Welche Folgen hat die Einordnung von Boo​king​.com als Gatekeeper nach dem DMA?

Die EU-Kom­mis­si­on hat­te im Mai 2024 den Betrei­ber der Hotel­bu­chungs­platt­form Boo​king​.com als Tor­wäch­ter desi­gniert. Zuvor hat­te das Unter­neh­men am 1.3.2024 der Kom­mis­si­on mit­ge­teilt, dass es mög­li­cher­wei­se als Gate­kee­per nach dem DMA ein­zu­ord­nen sei.

Was sind die Hintergründe dieser Designation?
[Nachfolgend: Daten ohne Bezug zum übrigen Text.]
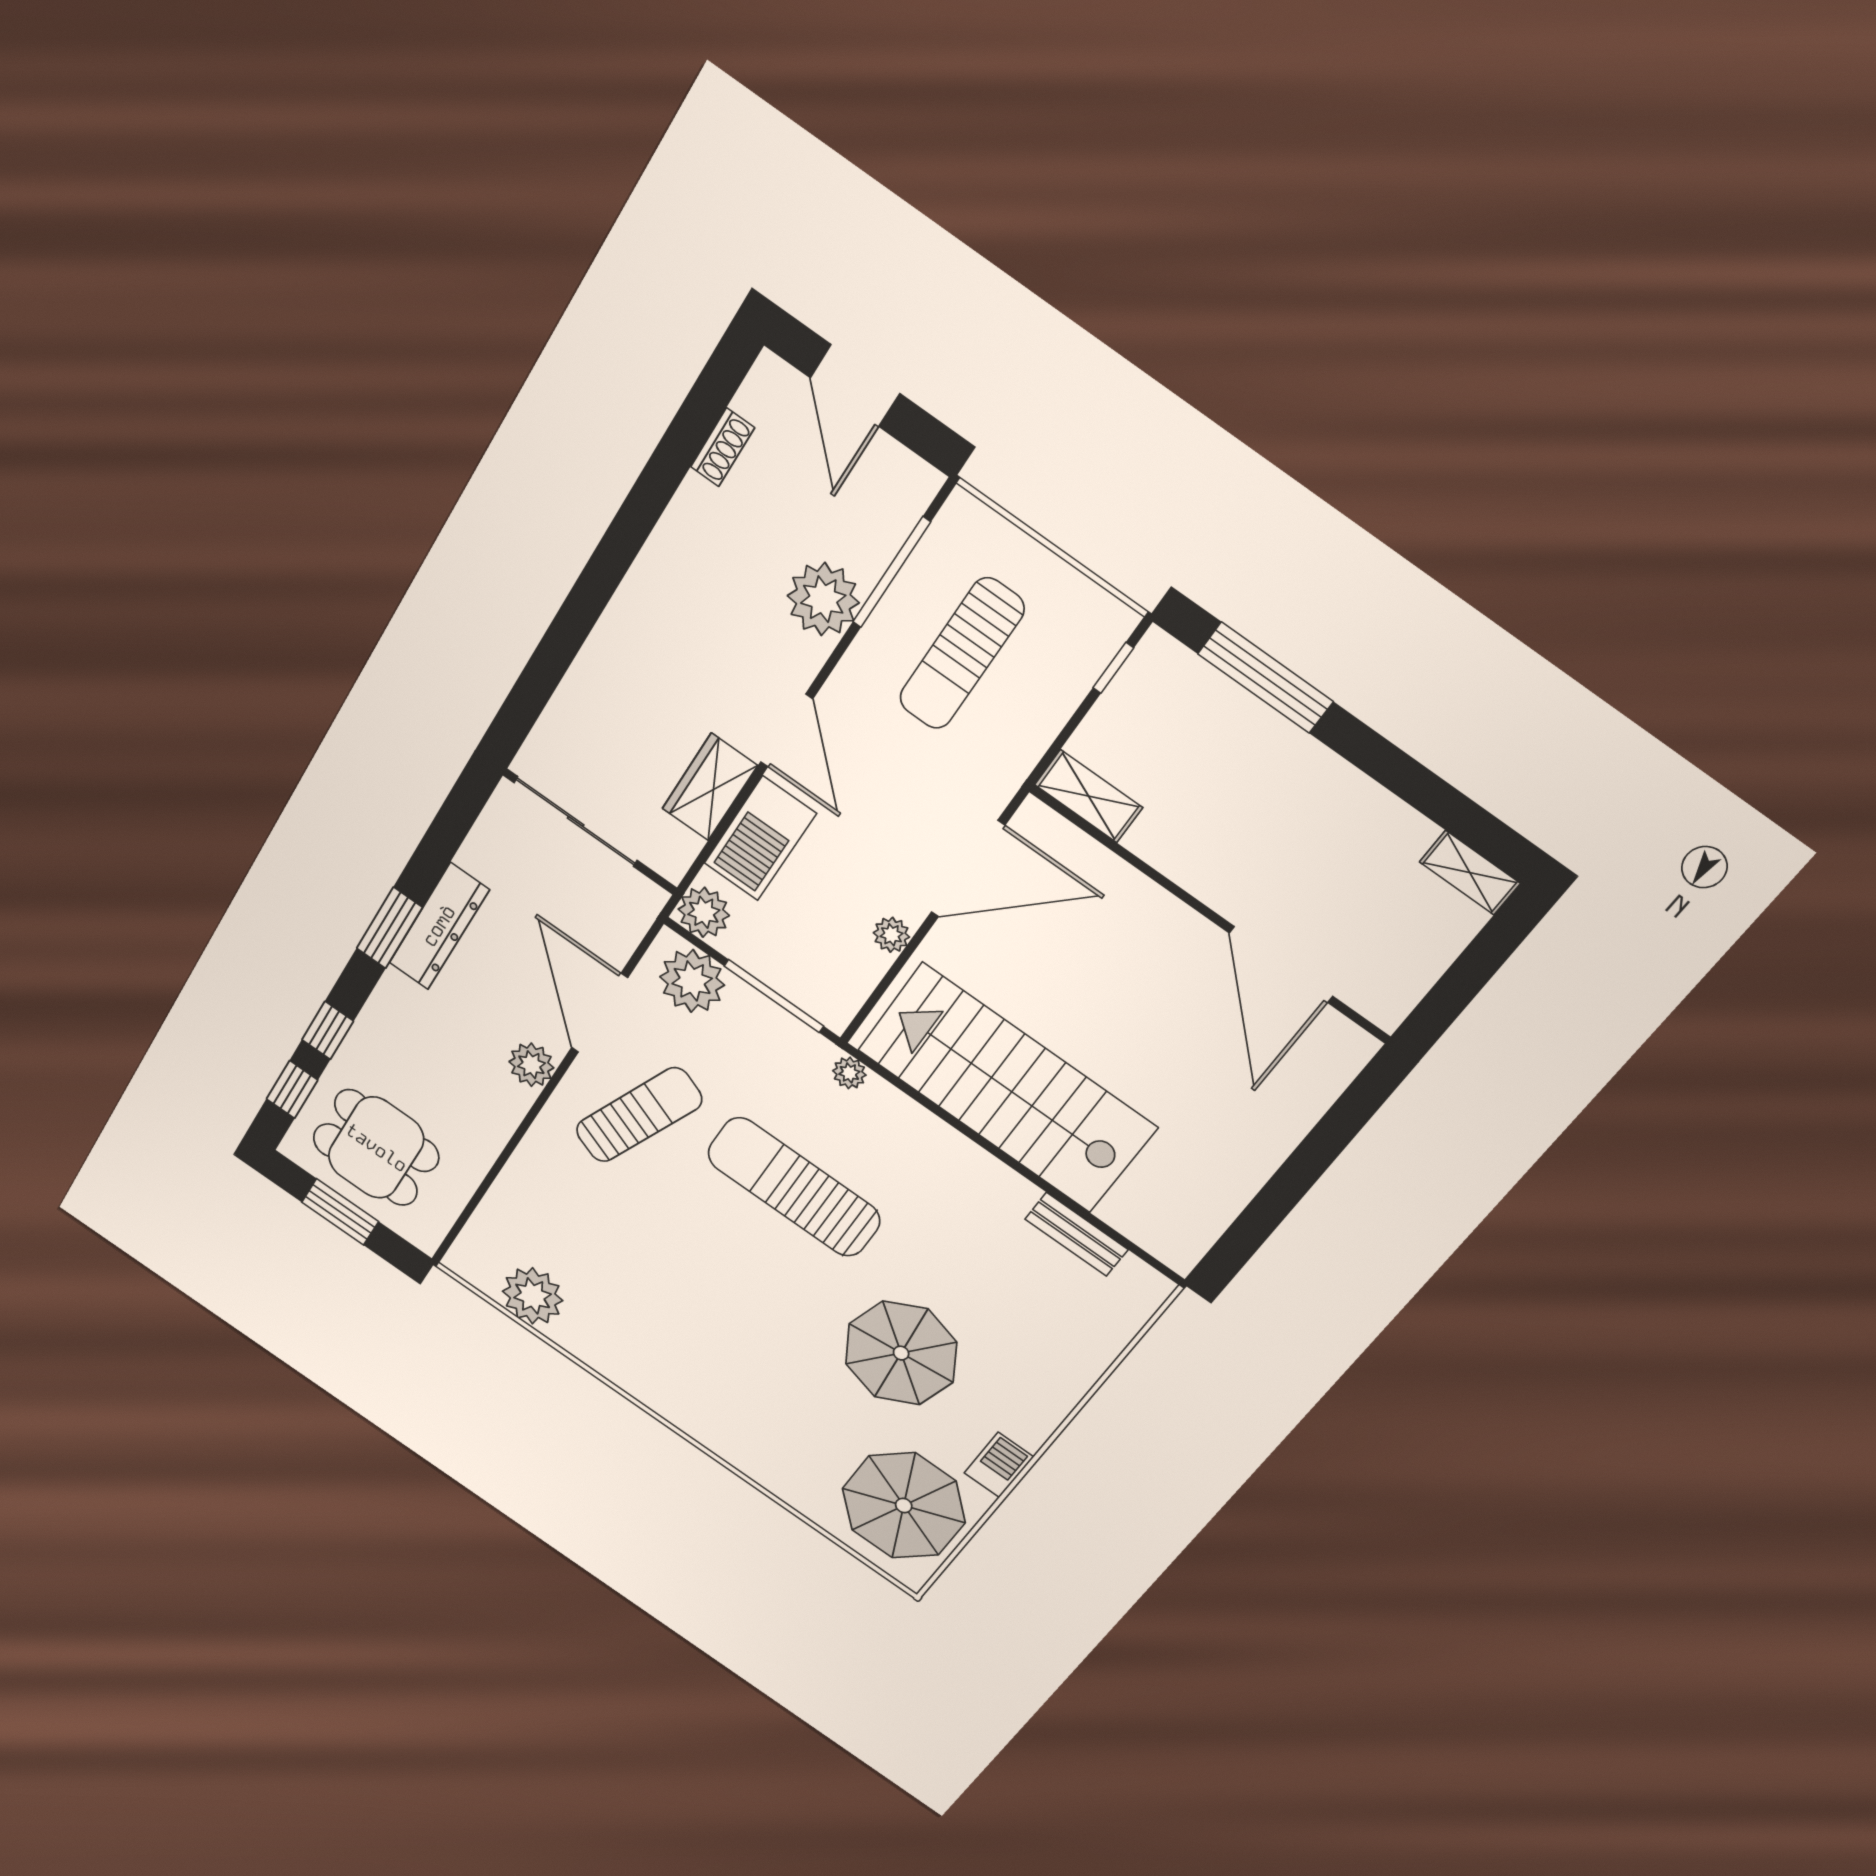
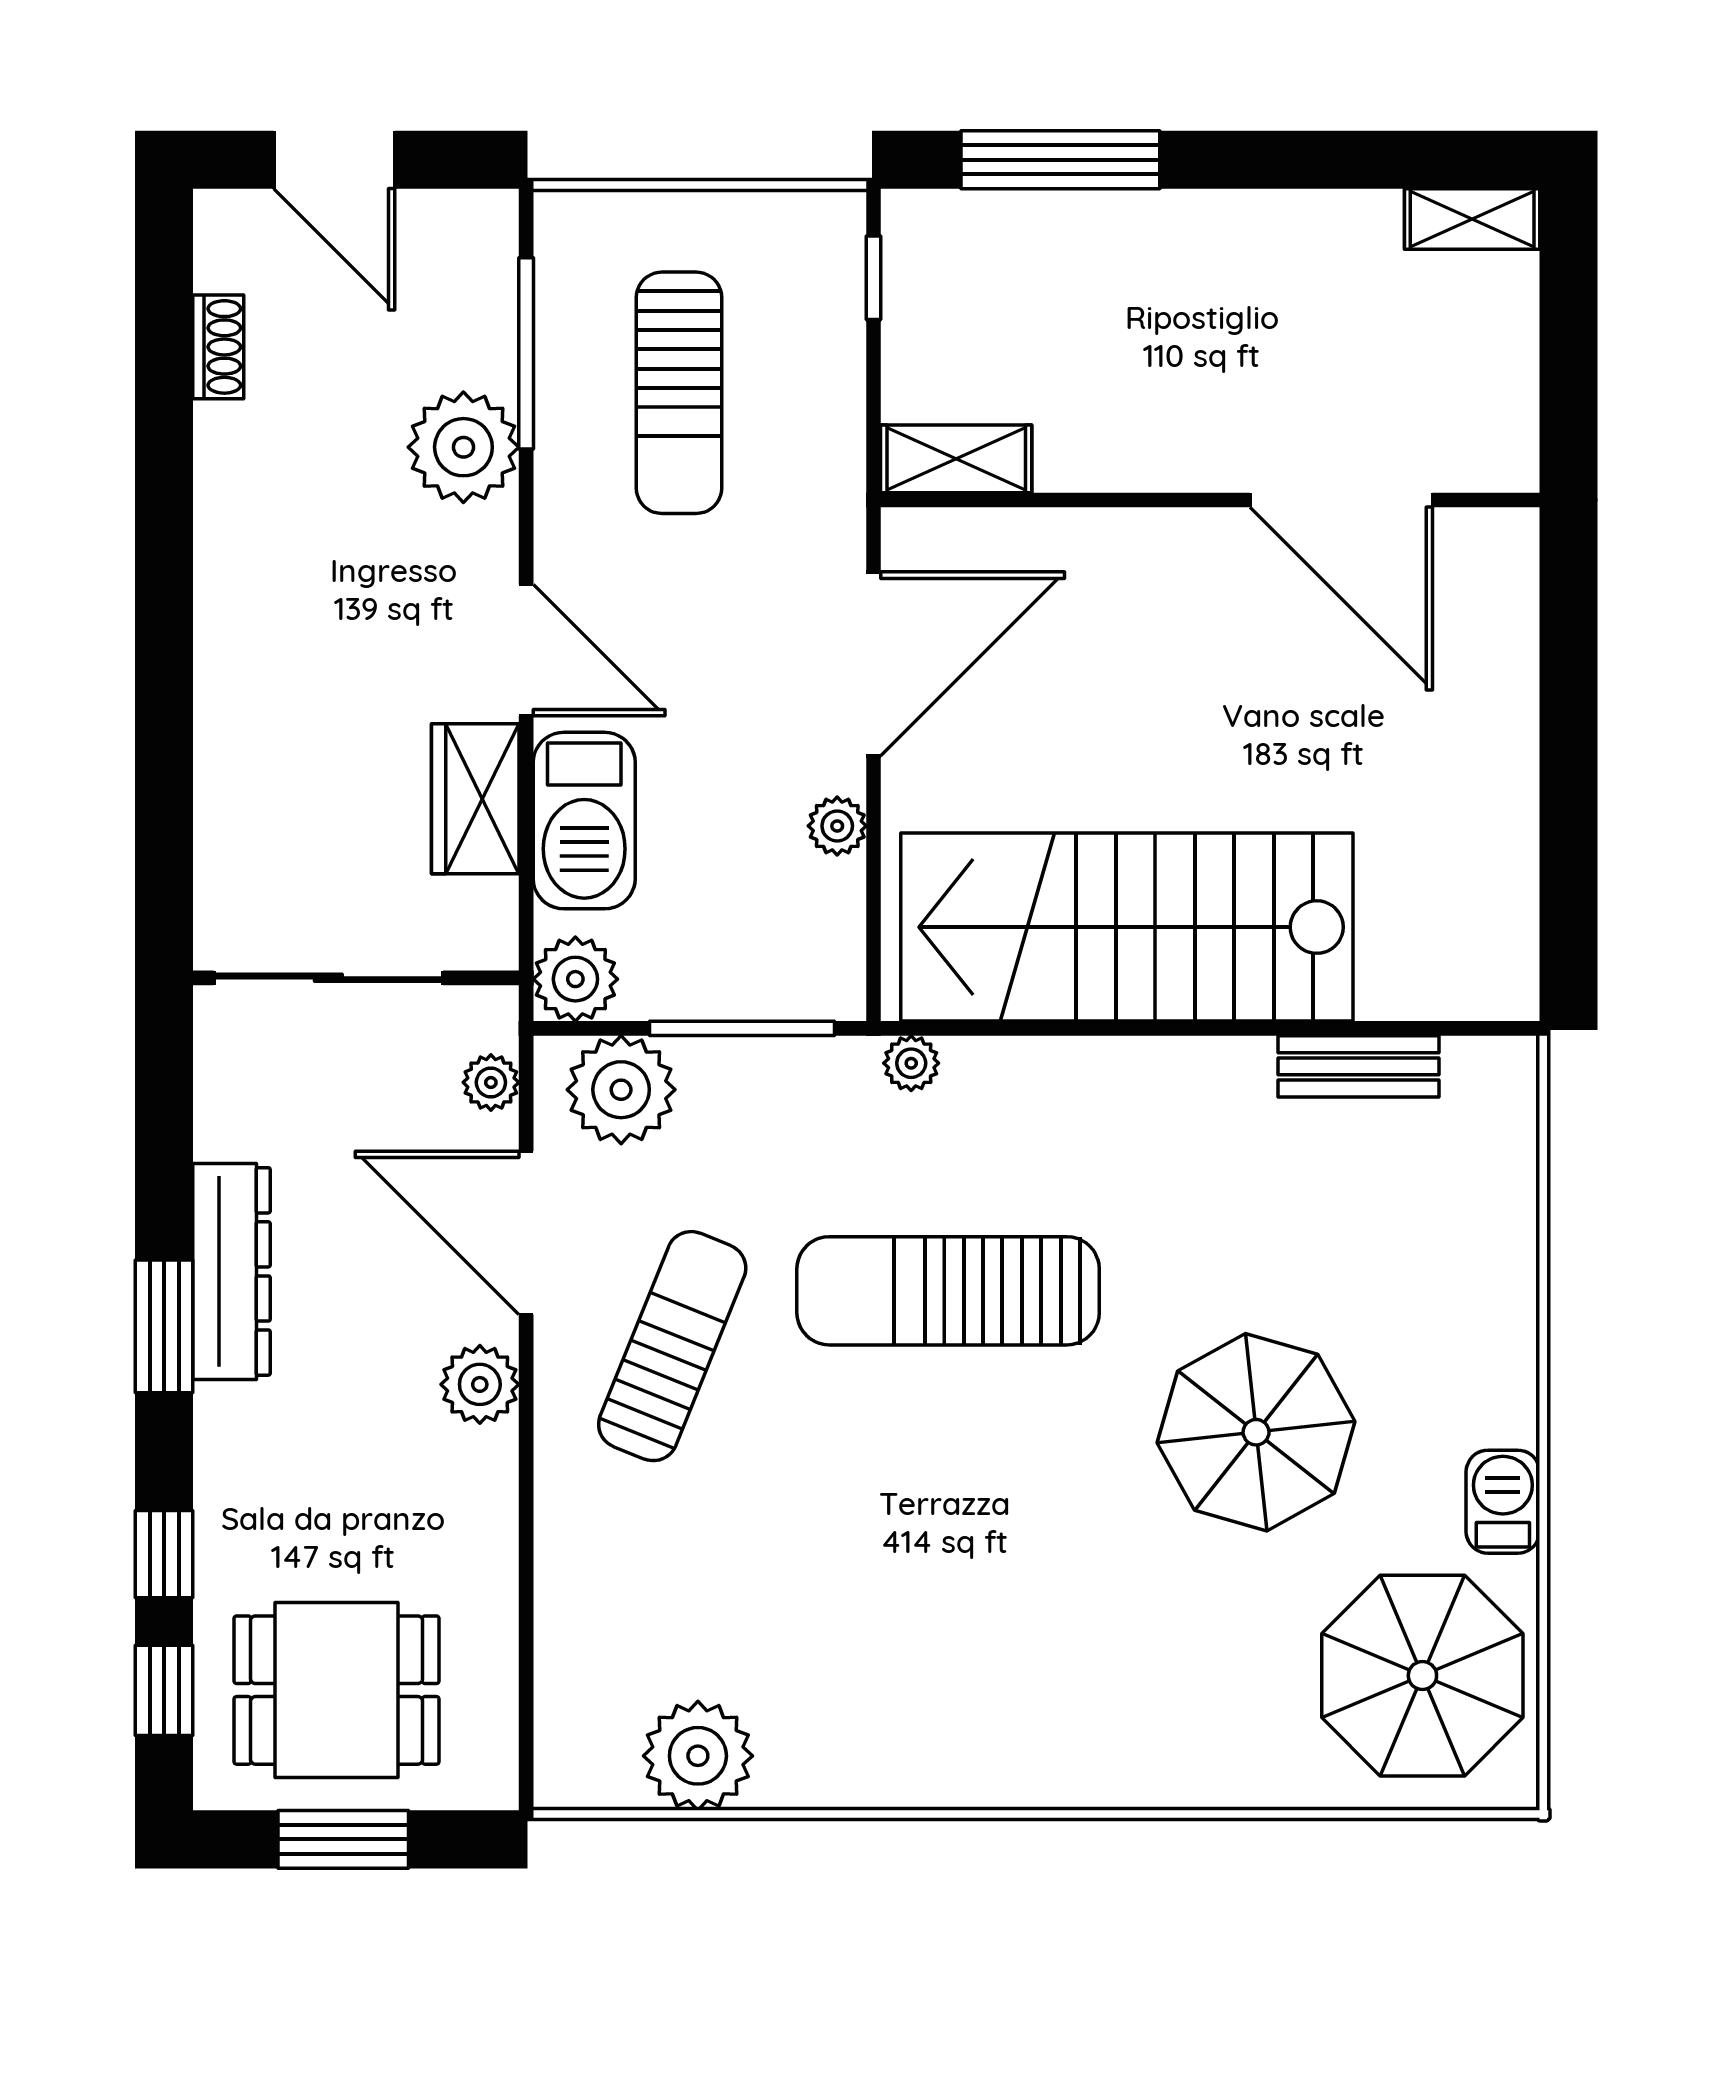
plant: (628, 931) -> (491, 1082), added

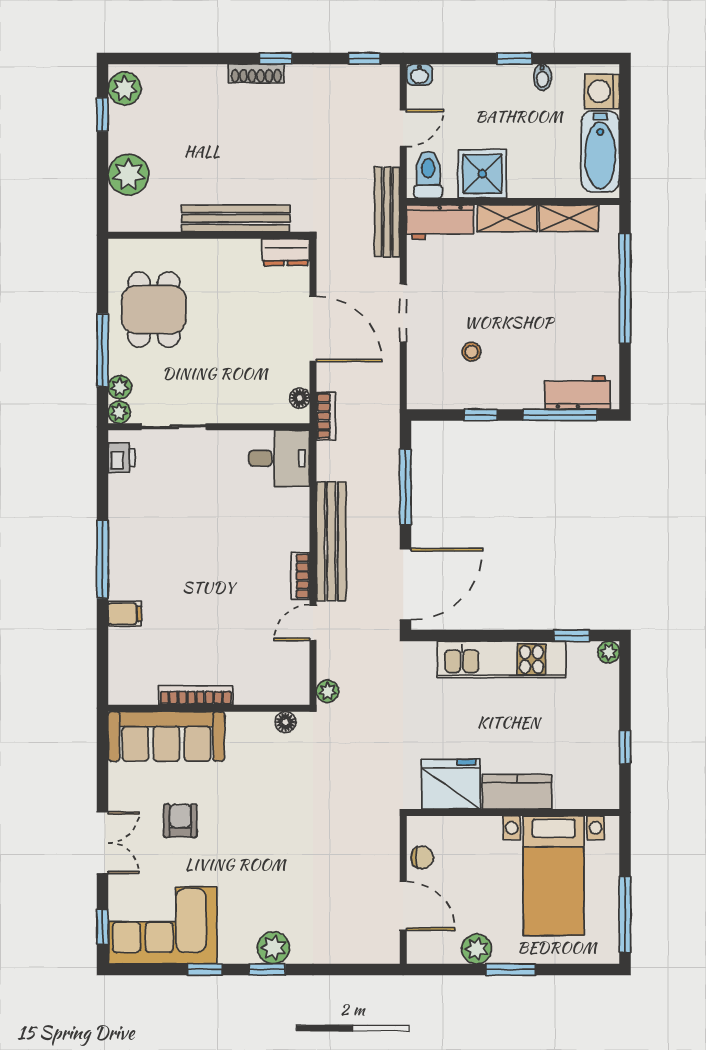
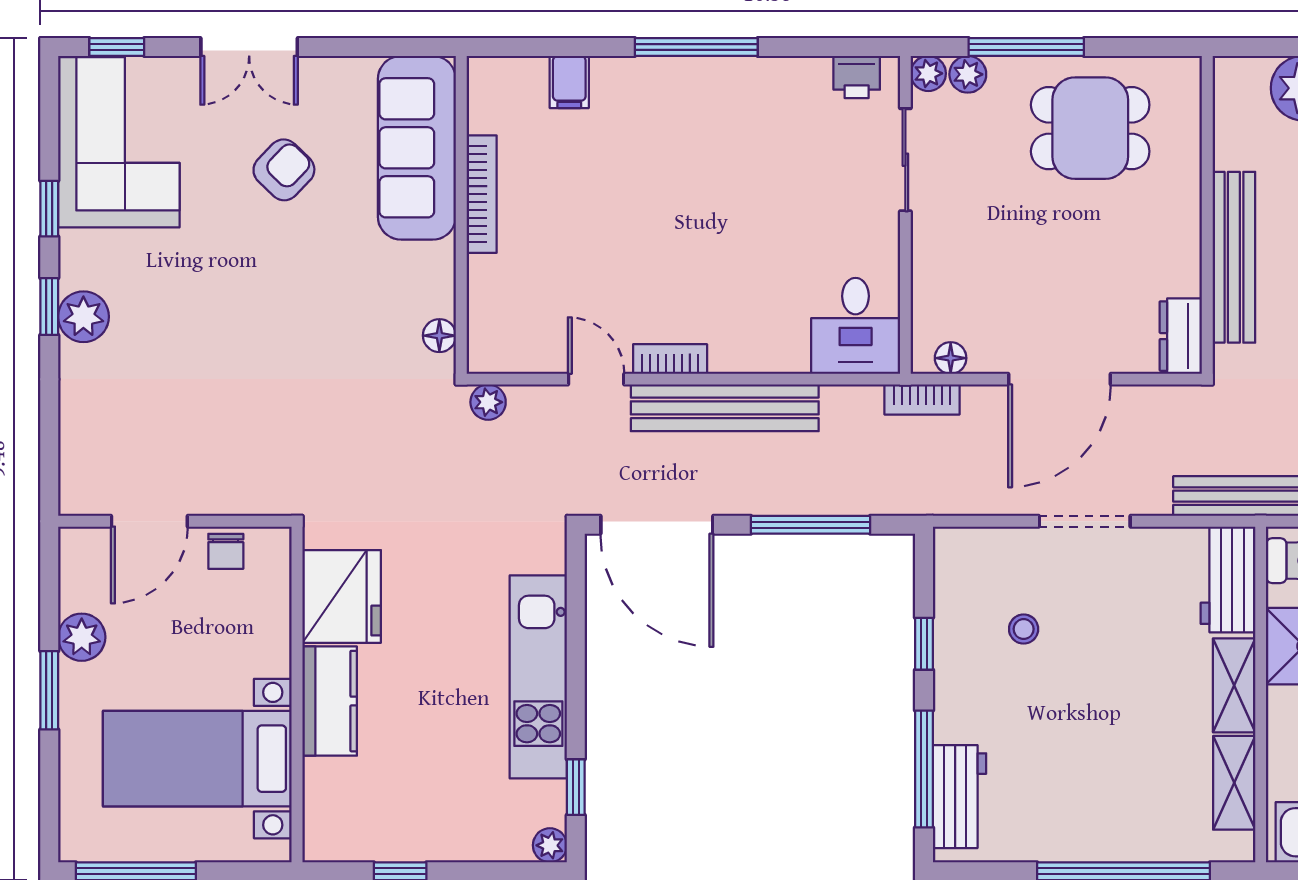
filing cabinet: (125, 614) -> (569, 82), moved
armchair: (180, 821) -> (284, 170), turned -46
Art. 3 DMA sieht ein Desi­gna­ti­ons­ver­fah­ren vor. Im Rah­men die­ses Ver­fah­rens wer­den Unter­neh­men von der Kom­mis­si­on förm­lich als Gatekeeper/​Torwächter benannt. Die all­ge­mei­nen Kri­te­ri­en sind in Art. 3 Abs. 1 DMA auf­ge­führt, wobei Art. 3 Abs. 2 DMA quan­ti­ta­ti­ve Ver­mu­tungs­re­geln enthält: 

  • Ers­tens muss ein Unter­neh­men erheb­li­chen Ein­fluss auf den Bin­nen­markt haben. Dies wird ver­mu­tet, sofern das Unter­neh­men in min­des­tens drei Mit­glied­staa­ten den­sel­ben zen­tra­len Platt­form­dienst bereit­stellt, bei einem Jah­res­um­satz von min­des­tens 7,5 Mrd. EUR in den ver­gan­ge­nen drei Geschäfts­jah­ren oder einer Markt­ka­pi­ta­li­sie­rung bzw. einem Markt­wert im ver­gan­ge­nen Geschäfts­jahr von min­des­tens 75 Mrd. EUR.
  • Zwei­tens muss das Unter­neh­men einen zen­tra­len Platt­form­dienst bereit­stel­len, der gewerb­li­chen Nut­zern als wich­ti­ges Zugangs­tor zu End­nut­zern dient. Dies wird ver­mu­tet, wenn der bereit­ge­stell­te zen­tra­le Platt­form­dienst im ver­gan­ge­nen Geschäfts­jahr min­des­tens 45 Mio. in der EU nie­der­ge­las­se­ne oder auf­häl­ti­ge monat­lich akti­ve End­nut­zer (MAU) hat sowie min­des­tens 10.000 in der EU nie­der­ge­las­se­ne jähr­lich akti­ve gewerb­li­che Nut­zer (YACU).
  • Drit­tens muss das Unter­neh­men hin­sicht­lich sei­ner Tätig­kei­ten eine gefes­tig­te und dau­er­haf­te Posi­ti­on inne­ha­ben oder eine sol­che muss in naher Zukunft abseh­bar sein. Dies wird ver­mu­tet, wenn die vor­her­ge­hen­den Nut­zer-Schwell­wer­te in jedem der drei ver­gan­ge­nen Geschäfts­jah­re erreicht wurde.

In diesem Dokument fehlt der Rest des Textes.